___ SUPPLIED MATERIAL

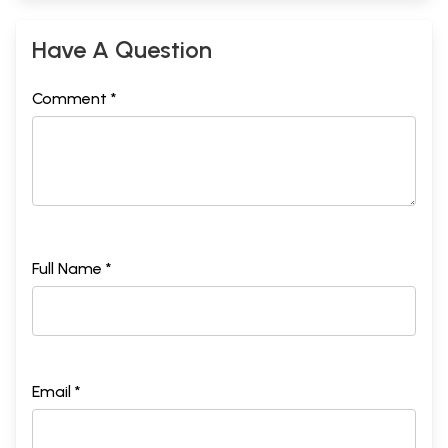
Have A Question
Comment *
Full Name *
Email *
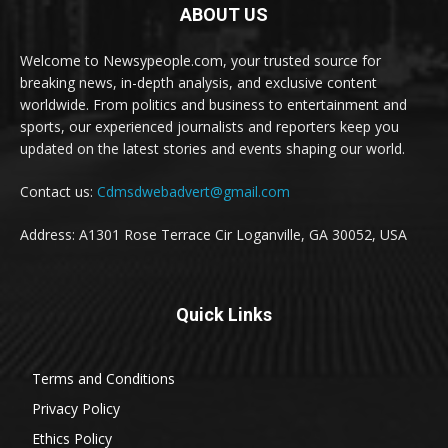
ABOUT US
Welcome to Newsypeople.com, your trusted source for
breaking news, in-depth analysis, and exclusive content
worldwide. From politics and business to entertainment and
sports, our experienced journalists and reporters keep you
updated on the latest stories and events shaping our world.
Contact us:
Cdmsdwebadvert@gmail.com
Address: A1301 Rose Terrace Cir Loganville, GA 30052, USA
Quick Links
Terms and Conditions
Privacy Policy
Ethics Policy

______
___ SUPPLIED MATERIAL

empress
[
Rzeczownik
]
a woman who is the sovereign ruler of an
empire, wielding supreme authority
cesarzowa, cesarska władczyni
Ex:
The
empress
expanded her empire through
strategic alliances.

______
___ SUPPLIED MATERIAL

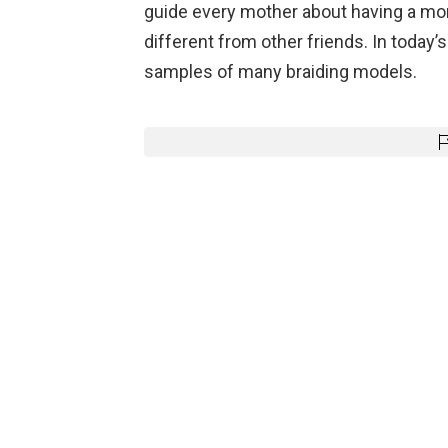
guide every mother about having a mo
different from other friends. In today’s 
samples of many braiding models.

______

» **EXERCISE DESCRIPTION**
Format the lines of the records starting at the line that contains "guide every mother about having a mo" and ending at the line that contains "samples of many braiding models." as a Markdown table with the columns Row and Line. Number each line in Row, put its text in Line, and omit blank lines.

» **SOLUTION TO THIS PROBLEM**
| Row | Line |
|---|---|
| 1 | guide every mother about having a mo |
| 2 | different from other friends. In today’s  |
| 3 | samples of many braiding models. |